Task directions
In the entries below, which lines run from the one with "palabra para hablar" through the one with "culturel de la Guadeloupe et dans une moindre"? Repeat exactly those, both included, and no pictures.

<<<<

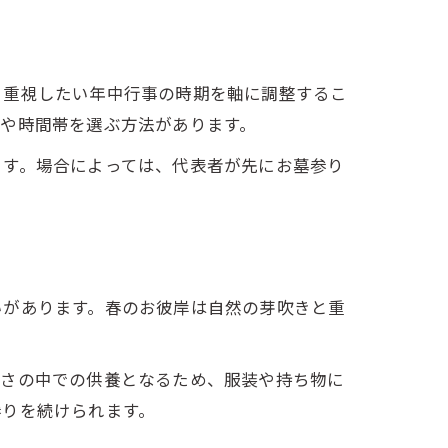
、重視したい年中行事の時期を軸に調整するこ
や時間帯を選ぶ方法があります。
ます。場合によっては、代表者が先にお墓参り
いがあります。春のお彼岸は自然の芽吹きと重
暑さの中での供養となるため、服装や持ち物に
参りを続けられます。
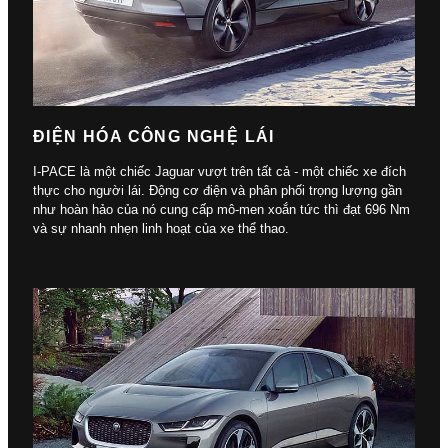
ĐIỆN HÓA CÔNG NGHỆ LÁI
I-PACE là một chiếc Jaguar vượt trên tất cả - một chiếc xe đích
thực cho người lái. Động cơ điện và phân phối trọng lượng gần
như hoàn hảo của nó cung cấp mô-men xoắn tức thì đạt 696 Nm
và sự nhanh nhẹn linh hoạt của xe thể thao.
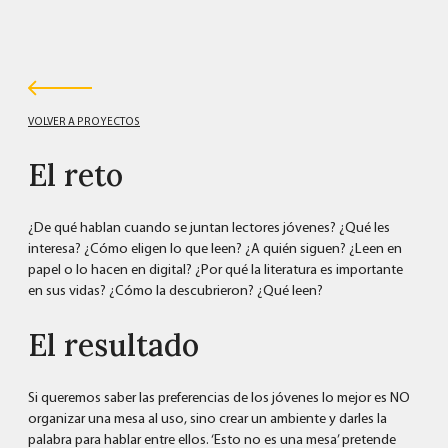
VOLVER A PROYECTOS
El reto
¿De qué hablan cuando se juntan lectores jóvenes? ¿Qué les
interesa? ¿Cómo eligen lo que leen? ¿A quién siguen? ¿Leen en
papel o lo hacen en digital? ¿Por qué la literatura es importante
en sus vidas? ¿Cómo la descubrieron? ¿Qué leen?
El resultado
Si queremos saber las preferencias de los jóvenes lo mejor es NO
organizar una mesa al uso, sino crear un ambiente y darles la
palabra para hablar entre ellos. ‘Esto no es una mesa’ pretende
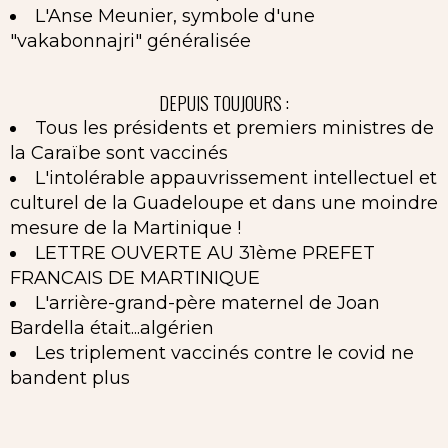
L'Anse Meunier, symbole d'une
"vakabonnajri" généralisée
DEPUIS TOUJOURS :
Tous les présidents et premiers ministres de
la Caraïbe sont vaccinés
L'intolérable appauvrissement intellectuel et
culturel de la Guadeloupe et dans une moindre
mesure de la Martinique !
LETTRE OUVERTE AU 31ème PREFET
FRANCAIS DE MARTINIQUE
L'arrière-grand-père maternel de Joan
Bardella était...algérien
Les triplement vaccinés contre le covid ne
bandent plus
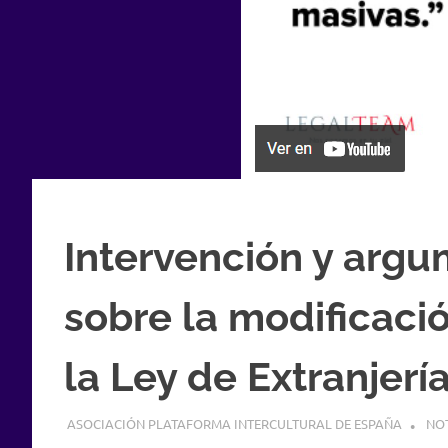
Intervención y argu
sobre la modificaci
la Ley de Extranjería
22 JUNIO, 2022
ASOCIACIÓN PLATAFORMA INTERCULTURAL DE ESPAÑA
NOT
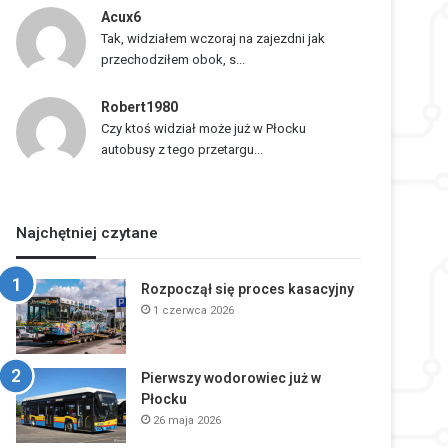
Acux6
Tak, widziałem wczoraj na zajezdni jak
przechodziłem obok, s...
Robert1980
Czy ktoś widział może już w Płocku
autobusy z tego przetargu...
Najchętniej czytane
Rozpoczął się proces kasacyjny
1 czerwca 2026
Pierwszy wodorowiec już w
Płocku
26 maja 2026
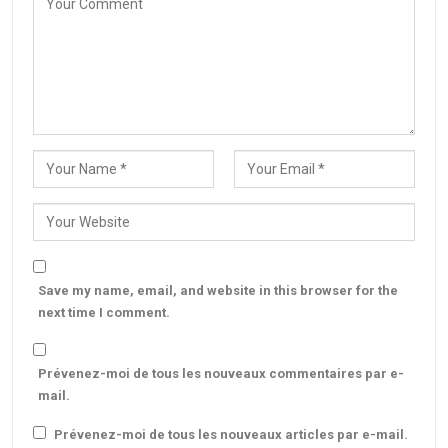
Save my name, email, and website in this browser for the
next time I comment.
Prévenez-moi de tous les nouveaux commentaires par e-
mail.
Prévenez-moi de tous les nouveaux articles par e-mail.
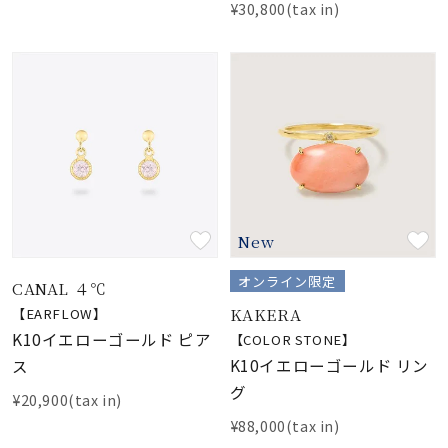
¥30,800(tax in)
New
オンライン限定
CANAL ４℃
KAKERA
【EARFLOW】
K10イエローゴールド ピア
【COLOR STONE】
K10イエローゴールド リン
ス
グ
¥20,900(tax in)
¥88,000(tax in)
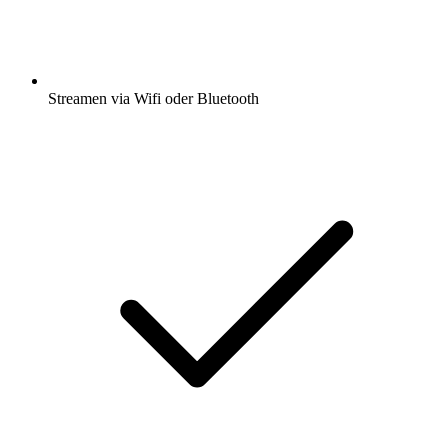
Streamen via Wifi oder Bluetooth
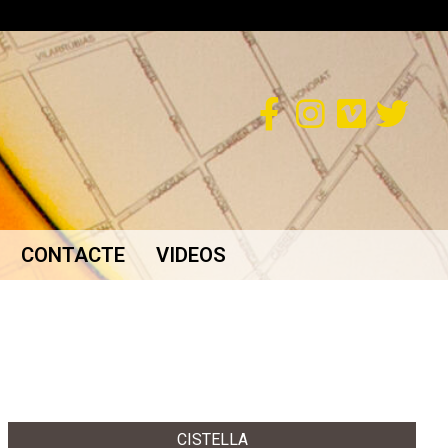
CONTACTE
VIDEOS
CISTELLA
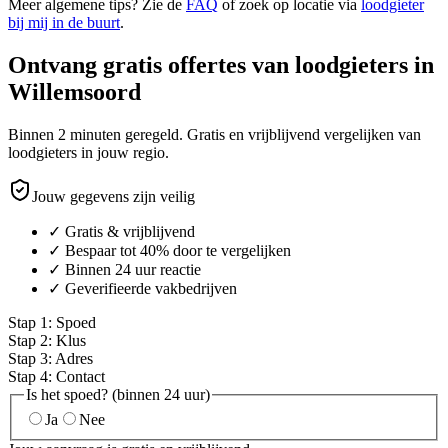
Meer algemene tips? Zie de
FAQ
of zoek op locatie via
loodgieter
bij mij in de buurt
.
Ontvang gratis offertes van loodgieters in
Willemsoord
Binnen 2 minuten geregeld. Gratis en vrijblijvend vergelijken van
loodgieters in jouw regio.
Jouw gegevens zijn veilig
✓ Gratis & vrijblijvend
✓ Bespaar tot 40% door te vergelijken
✓ Binnen 24 uur reactie
✓ Geverifieerde vakbedrijven
Stap
1
:
Spoed
Stap
2
:
Klus
Stap
3
:
Adres
Stap
4
:
Contact
Is het spoed? (binnen 24 uur)
Ja
Nee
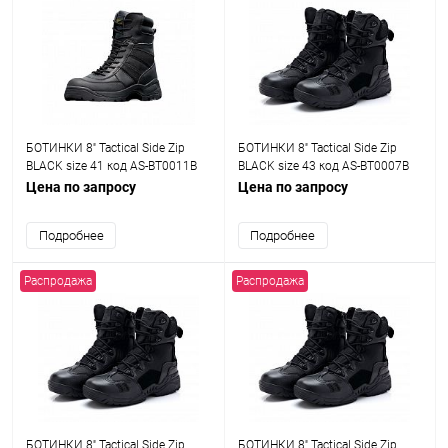
БОТИНКИ 8'' Tactical Side Zip
БОТИНКИ 8'' Tactical Side Zip
BLACK size 41 код AS-BT0011B
BLACK size 43 код AS-BT0007B
Цена по запросу
Цена по запросу
Подробнее
Подробнее
Распродажа
Распродажа
БОТИНКИ 8'' Tactical Side Zip
БОТИНКИ 8'' Tactical Side Zip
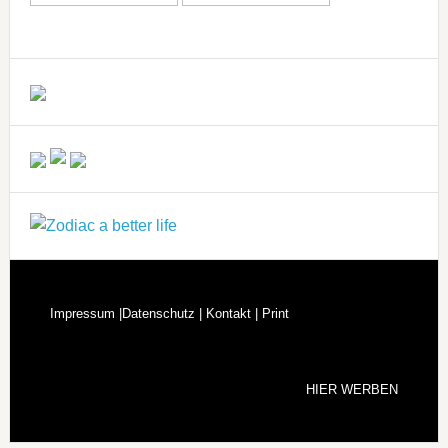
Impressum |
Datenschutz |
Kontakt |
Print
HIER WERBEN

>>>>

Exercise answer
palabra para hablar entre ellos. ‘Esto no es una mesa’ pretende
L'Anse Meunier, symbole d'une
"vakabonnajri" généralisée
DEPUIS TOUJOURS :
Tous les présidents et premiers ministres de
la Caraïbe sont vaccinés
L'intolérable appauvrissement intellectuel et
culturel de la Guadeloupe et dans une moindre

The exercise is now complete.